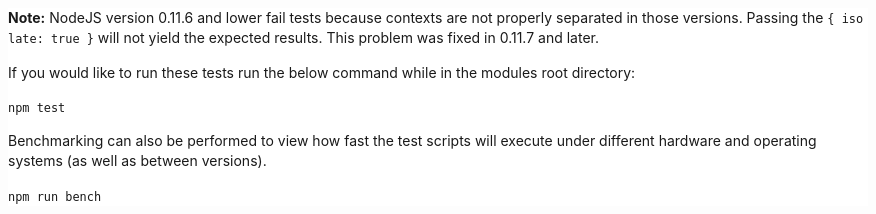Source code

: **Note:** NodeJS version 0.11.6 and lower fail tests because contexts are not properly separated in those versions. Passing the `{ isolate: true }` will not yield the expected results. This problem was fixed in 0.11.7 and later.

If you would like to run these tests run the below command while in the modules root directory:
```bash
npm test
```

Benchmarking can also be performed to view how fast the test scripts will execute under different hardware and operating systems (as well as between versions).

```bash
npm run bench
```
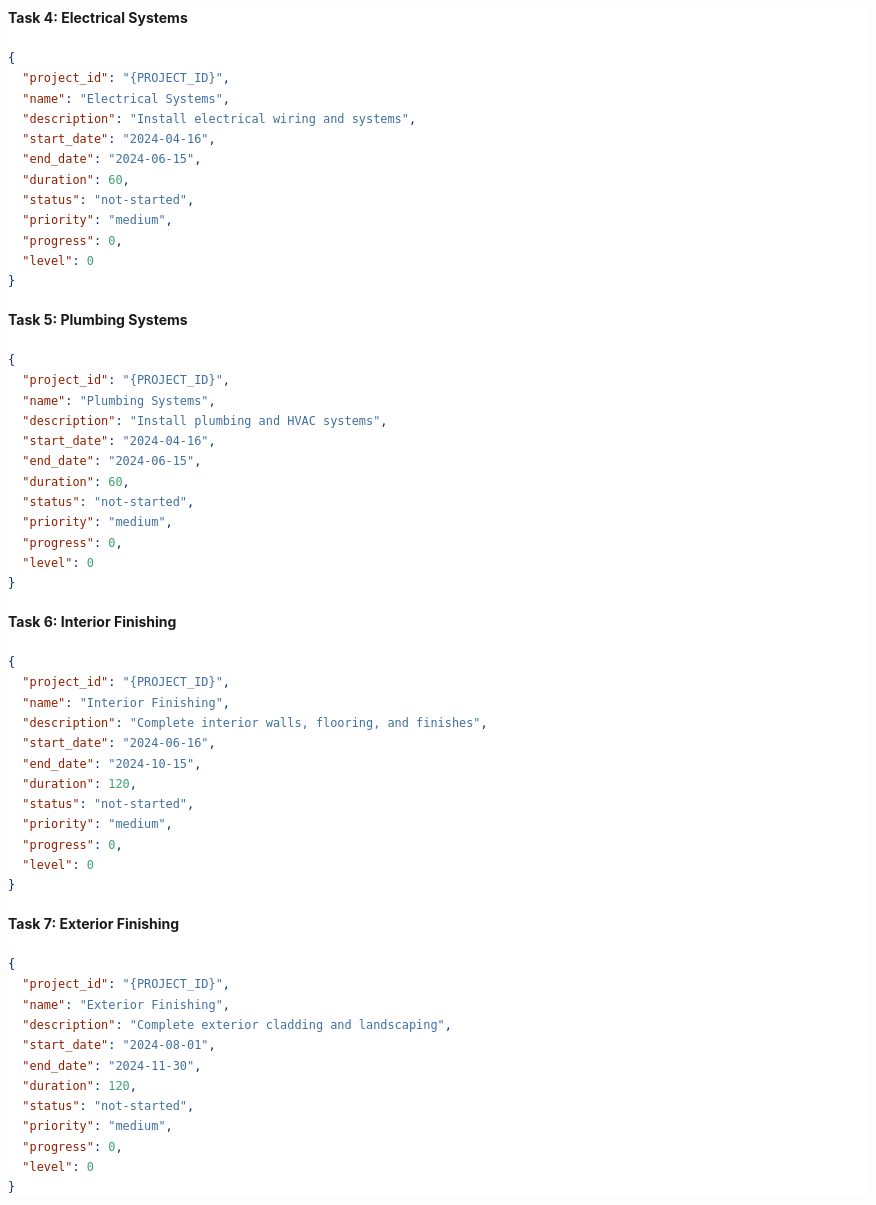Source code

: #### Task 4: Electrical Systems

```json
{
  "project_id": "{PROJECT_ID}",
  "name": "Electrical Systems",
  "description": "Install electrical wiring and systems",
  "start_date": "2024-04-16",
  "end_date": "2024-06-15",
  "duration": 60,
  "status": "not-started",
  "priority": "medium",
  "progress": 0,
  "level": 0
}
```

#### Task 5: Plumbing Systems

```json
{
  "project_id": "{PROJECT_ID}",
  "name": "Plumbing Systems",
  "description": "Install plumbing and HVAC systems",
  "start_date": "2024-04-16",
  "end_date": "2024-06-15",
  "duration": 60,
  "status": "not-started",
  "priority": "medium",
  "progress": 0,
  "level": 0
}
```

#### Task 6: Interior Finishing

```json
{
  "project_id": "{PROJECT_ID}",
  "name": "Interior Finishing",
  "description": "Complete interior walls, flooring, and finishes",
  "start_date": "2024-06-16",
  "end_date": "2024-10-15",
  "duration": 120,
  "status": "not-started",
  "priority": "medium",
  "progress": 0,
  "level": 0
}
```

#### Task 7: Exterior Finishing

```json
{
  "project_id": "{PROJECT_ID}",
  "name": "Exterior Finishing",
  "description": "Complete exterior cladding and landscaping",
  "start_date": "2024-08-01",
  "end_date": "2024-11-30",
  "duration": 120,
  "status": "not-started",
  "priority": "medium",
  "progress": 0,
  "level": 0
}
```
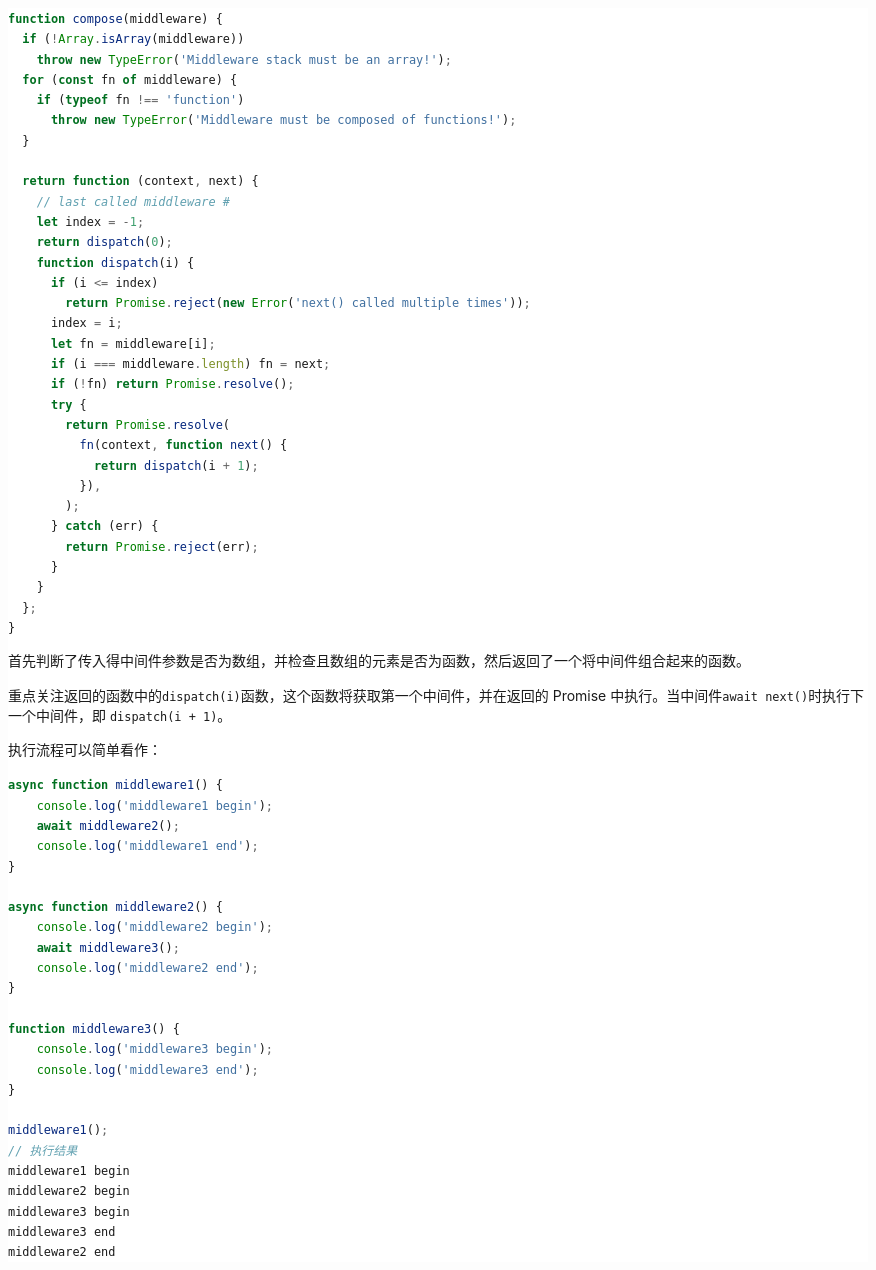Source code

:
 ```js
function compose(middleware) {
  if (!Array.isArray(middleware))
    throw new TypeError('Middleware stack must be an array!');
  for (const fn of middleware) {
    if (typeof fn !== 'function')
      throw new TypeError('Middleware must be composed of functions!');
  }

  return function (context, next) {
    // last called middleware #
    let index = -1;
    return dispatch(0);
    function dispatch(i) {
      if (i <= index)
        return Promise.reject(new Error('next() called multiple times'));
      index = i;
      let fn = middleware[i];
      if (i === middleware.length) fn = next;
      if (!fn) return Promise.resolve();
      try {
        return Promise.resolve(
          fn(context, function next() {
            return dispatch(i + 1);
          }),
        );
      } catch (err) {
        return Promise.reject(err);
      }
    }
  };
}
```

首先判断了传入得中间件参数是否为数组，并检查且数组的元素是否为函数，然后返回了一个将中间件组合起来的函数。

重点关注返回的函数中的`dispatch(i)`函数，这个函数将获取第一个中间件，并在返回的 Promise 中执行。当中间件`await next()`时执行下一个中间件，即 `dispatch(i + 1)`。

执行流程可以简单看作：

```js
async function middleware1() {
    console.log('middleware1 begin');
    await middleware2();
    console.log('middleware1 end');
}

async function middleware2() {
    console.log('middleware2 begin');
    await middleware3();
    console.log('middleware2 end');
}

function middleware3() {
    console.log('middleware3 begin');
    console.log('middleware3 end');
}

middleware1();
// 执行结果
middleware1 begin
middleware2 begin
middleware3 begin
middleware3 end
middleware2 end
```
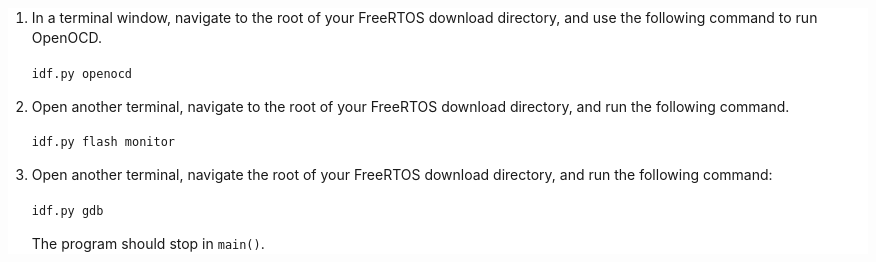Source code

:1. In a terminal window, navigate to the root of your FreeRTOS download directory, and use the following command to run OpenOCD\.

   ```
   idf.py openocd 
   ```

1. Open another terminal, navigate to the root of your FreeRTOS download directory, and run the following command\.

   ```
   idf.py flash monitor 
   ```

1. Open another terminal, navigate the root of your FreeRTOS download directory, and run the following command:

   ```
   idf.py gdb
   ```

   The program should stop in `main()`\.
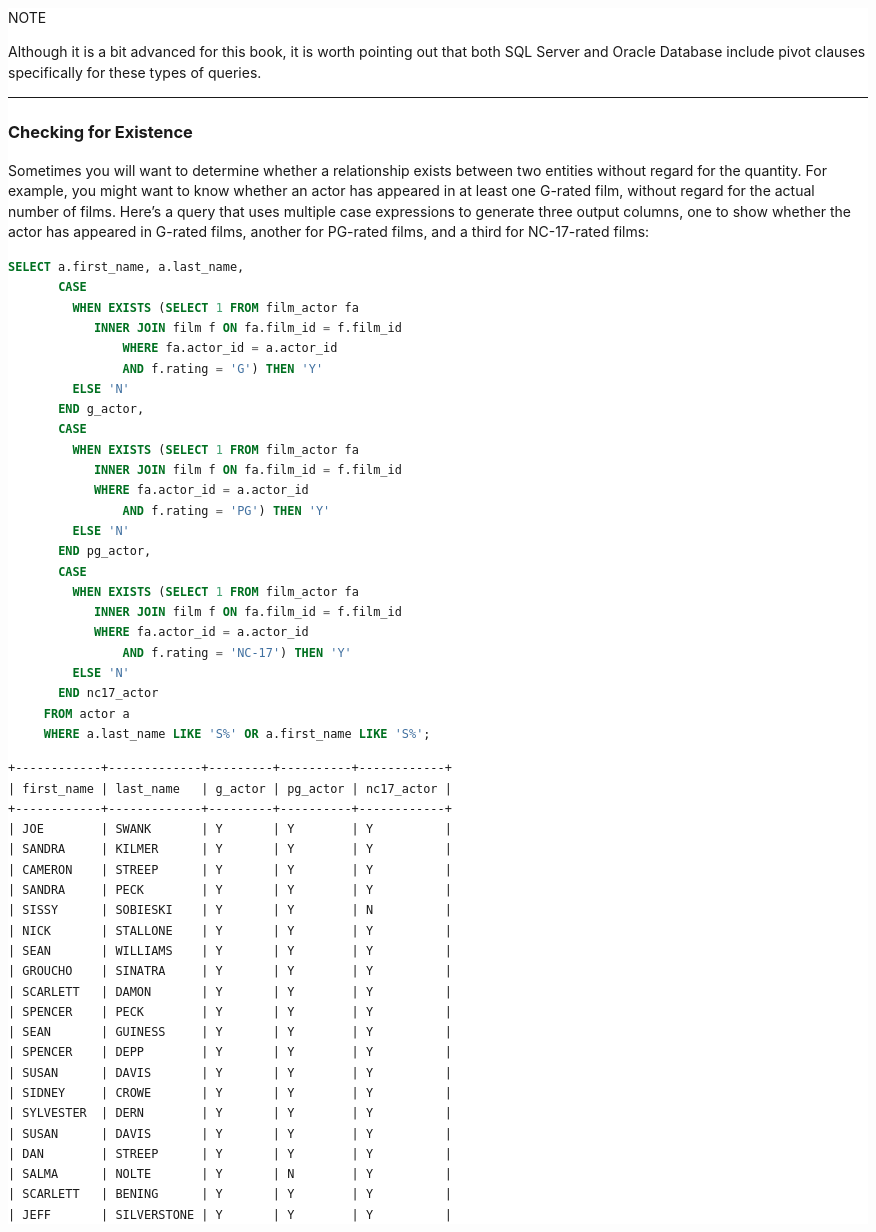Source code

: NOTE

Although it is a bit advanced for this book, it is worth pointing out that both SQL Server and Oracle Database include pivot clauses specifically for these types of queries.

---

### Checking for Existence

Sometimes you will want to determine whether a relationship exists between two entities without regard for the quantity. For example, you might want to know whether an actor has appeared in at least one G-rated film, without regard for the actual number of films. Here’s a query that uses multiple case expressions to generate three output columns, one to show whether the actor has appeared in G-rated films, another for PG-rated films, and a third for NC-17-rated films:

```sql
SELECT a.first_name, a.last_name,
       CASE
         WHEN EXISTS (SELECT 1 FROM film_actor fa
            INNER JOIN film f ON fa.film_id = f.film_id
                WHERE fa.actor_id = a.actor_id
                AND f.rating = 'G') THEN 'Y'
         ELSE 'N'
       END g_actor,
       CASE
         WHEN EXISTS (SELECT 1 FROM film_actor fa
            INNER JOIN film f ON fa.film_id = f.film_id
            WHERE fa.actor_id = a.actor_id
                AND f.rating = 'PG') THEN 'Y'
         ELSE 'N'
       END pg_actor,
       CASE
         WHEN EXISTS (SELECT 1 FROM film_actor fa
            INNER JOIN film f ON fa.film_id = f.film_id
            WHERE fa.actor_id = a.actor_id
                AND f.rating = 'NC-17') THEN 'Y'
         ELSE 'N'
       END nc17_actor
     FROM actor a
     WHERE a.last_name LIKE 'S%' OR a.first_name LIKE 'S%';
```
```
+------------+-------------+---------+----------+------------+
| first_name | last_name   | g_actor | pg_actor | nc17_actor |
+------------+-------------+---------+----------+------------+
| JOE        | SWANK       | Y       | Y        | Y          |
| SANDRA     | KILMER      | Y       | Y        | Y          |
| CAMERON    | STREEP      | Y       | Y        | Y          |
| SANDRA     | PECK        | Y       | Y        | Y          |
| SISSY      | SOBIESKI    | Y       | Y        | N          |
| NICK       | STALLONE    | Y       | Y        | Y          |
| SEAN       | WILLIAMS    | Y       | Y        | Y          |
| GROUCHO    | SINATRA     | Y       | Y        | Y          |
| SCARLETT   | DAMON       | Y       | Y        | Y          |
| SPENCER    | PECK        | Y       | Y        | Y          |
| SEAN       | GUINESS     | Y       | Y        | Y          |
| SPENCER    | DEPP        | Y       | Y        | Y          |
| SUSAN      | DAVIS       | Y       | Y        | Y          |
| SIDNEY     | CROWE       | Y       | Y        | Y          |
| SYLVESTER  | DERN        | Y       | Y        | Y          |
| SUSAN      | DAVIS       | Y       | Y        | Y          |
| DAN        | STREEP      | Y       | Y        | Y          |
| SALMA      | NOLTE       | Y       | N        | Y          |
| SCARLETT   | BENING      | Y       | Y        | Y          |
| JEFF       | SILVERSTONE | Y       | Y        | Y          |
```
________________________________________
- Problem: What is needed is an exact copy of all the entries above, minus the pictures.

- Your response:
Source code

: **Note:** NodeJS version 0.11.6 and lower fail tests because contexts are not properly separated in those versions. Passing the `{ isolate: true }` will not yield the expected results. This problem was fixed in 0.11.7 and later.

If you would like to run these tests run the below command while in the modules root directory:
```bash
npm test
```

Benchmarking can also be performed to view how fast the test scripts will execute under different hardware and operating systems (as well as between versions).

```bash
npm run bench
```
Source code

: #### Task 4: Electrical Systems

```json
{
  "project_id": "{PROJECT_ID}",
  "name": "Electrical Systems",
  "description": "Install electrical wiring and systems",
  "start_date": "2024-04-16",
  "end_date": "2024-06-15",
  "duration": 60,
  "status": "not-started",
  "priority": "medium",
  "progress": 0,
  "level": 0
}
```

#### Task 5: Plumbing Systems

```json
{
  "project_id": "{PROJECT_ID}",
  "name": "Plumbing Systems",
  "description": "Install plumbing and HVAC systems",
  "start_date": "2024-04-16",
  "end_date": "2024-06-15",
  "duration": 60,
  "status": "not-started",
  "priority": "medium",
  "progress": 0,
  "level": 0
}
```

#### Task 6: Interior Finishing

```json
{
  "project_id": "{PROJECT_ID}",
  "name": "Interior Finishing",
  "description": "Complete interior walls, flooring, and finishes",
  "start_date": "2024-06-16",
  "end_date": "2024-10-15",
  "duration": 120,
  "status": "not-started",
  "priority": "medium",
  "progress": 0,
  "level": 0
}
```

#### Task 7: Exterior Finishing

```json
{
  "project_id": "{PROJECT_ID}",
  "name": "Exterior Finishing",
  "description": "Complete exterior cladding and landscaping",
  "start_date": "2024-08-01",
  "end_date": "2024-11-30",
  "duration": 120,
  "status": "not-started",
  "priority": "medium",
  "progress": 0,
  "level": 0
}
```
Source code

:
 ```js
function compose(middleware) {
  if (!Array.isArray(middleware))
    throw new TypeError('Middleware stack must be an array!');
  for (const fn of middleware) {
    if (typeof fn !== 'function')
      throw new TypeError('Middleware must be composed of functions!');
  }

  return function (context, next) {
    // last called middleware #
    let index = -1;
    return dispatch(0);
    function dispatch(i) {
      if (i <= index)
        return Promise.reject(new Error('next() called multiple times'));
      index = i;
      let fn = middleware[i];
      if (i === middleware.length) fn = next;
      if (!fn) return Promise.resolve();
      try {
        return Promise.resolve(
          fn(context, function next() {
            return dispatch(i + 1);
          }),
        );
      } catch (err) {
        return Promise.reject(err);
      }
    }
  };
}
```

首先判断了传入得中间件参数是否为数组，并检查且数组的元素是否为函数，然后返回了一个将中间件组合起来的函数。

重点关注返回的函数中的`dispatch(i)`函数，这个函数将获取第一个中间件，并在返回的 Promise 中执行。当中间件`await next()`时执行下一个中间件，即 `dispatch(i + 1)`。

执行流程可以简单看作：

```js
async function middleware1() {
    console.log('middleware1 begin');
    await middleware2();
    console.log('middleware1 end');
}

async function middleware2() {
    console.log('middleware2 begin');
    await middleware3();
    console.log('middleware2 end');
}

function middleware3() {
    console.log('middleware3 begin');
    console.log('middleware3 end');
}

middleware1();
// 执行结果
middleware1 begin
middleware2 begin
middleware3 begin
middleware3 end
middleware2 end
```
Source code

:1. In a terminal window, navigate to the root of your FreeRTOS download directory, and use the following command to run OpenOCD\.

   ```
   idf.py openocd 
   ```

1. Open another terminal, navigate to the root of your FreeRTOS download directory, and run the following command\.

   ```
   idf.py flash monitor 
   ```

1. Open another terminal, navigate the root of your FreeRTOS download directory, and run the following command:

   ```
   idf.py gdb
   ```

   The program should stop in `main()`\.
Source code

: NOTE

Although it is a bit advanced for this book, it is worth pointing out that both SQL Server and Oracle Database include pivot clauses specifically for these types of queries.

---

### Checking for Existence

Sometimes you will want to determine whether a relationship exists between two entities without regard for the quantity. For example, you might want to know whether an actor has appeared in at least one G-rated film, without regard for the actual number of films. Here’s a query that uses multiple case expressions to generate three output columns, one to show whether the actor has appeared in G-rated films, another for PG-rated films, and a third for NC-17-rated films:

```sql
SELECT a.first_name, a.last_name,
       CASE
         WHEN EXISTS (SELECT 1 FROM film_actor fa
            INNER JOIN film f ON fa.film_id = f.film_id
                WHERE fa.actor_id = a.actor_id
                AND f.rating = 'G') THEN 'Y'
         ELSE 'N'
       END g_actor,
       CASE
         WHEN EXISTS (SELECT 1 FROM film_actor fa
            INNER JOIN film f ON fa.film_id = f.film_id
            WHERE fa.actor_id = a.actor_id
                AND f.rating = 'PG') THEN 'Y'
         ELSE 'N'
       END pg_actor,
       CASE
         WHEN EXISTS (SELECT 1 FROM film_actor fa
            INNER JOIN film f ON fa.film_id = f.film_id
            WHERE fa.actor_id = a.actor_id
                AND f.rating = 'NC-17') THEN 'Y'
         ELSE 'N'
       END nc17_actor
     FROM actor a
     WHERE a.last_name LIKE 'S%' OR a.first_name LIKE 'S%';
```
```
+------------+-------------+---------+----------+------------+
| first_name | last_name   | g_actor | pg_actor | nc17_actor |
+------------+-------------+---------+----------+------------+
| JOE        | SWANK       | Y       | Y        | Y          |
| SANDRA     | KILMER      | Y       | Y        | Y          |
| CAMERON    | STREEP      | Y       | Y        | Y          |
| SANDRA     | PECK        | Y       | Y        | Y          |
| SISSY      | SOBIESKI    | Y       | Y        | N          |
| NICK       | STALLONE    | Y       | Y        | Y          |
| SEAN       | WILLIAMS    | Y       | Y        | Y          |
| GROUCHO    | SINATRA     | Y       | Y        | Y          |
| SCARLETT   | DAMON       | Y       | Y        | Y          |
| SPENCER    | PECK        | Y       | Y        | Y          |
| SEAN       | GUINESS     | Y       | Y        | Y          |
| SPENCER    | DEPP        | Y       | Y        | Y          |
| SUSAN      | DAVIS       | Y       | Y        | Y          |
| SIDNEY     | CROWE       | Y       | Y        | Y          |
| SYLVESTER  | DERN        | Y       | Y        | Y          |
| SUSAN      | DAVIS       | Y       | Y        | Y          |
| DAN        | STREEP      | Y       | Y        | Y          |
| SALMA      | NOLTE       | Y       | N        | Y          |
| SCARLETT   | BENING      | Y       | Y        | Y          |
| JEFF       | SILVERSTONE | Y       | Y        | Y          |
```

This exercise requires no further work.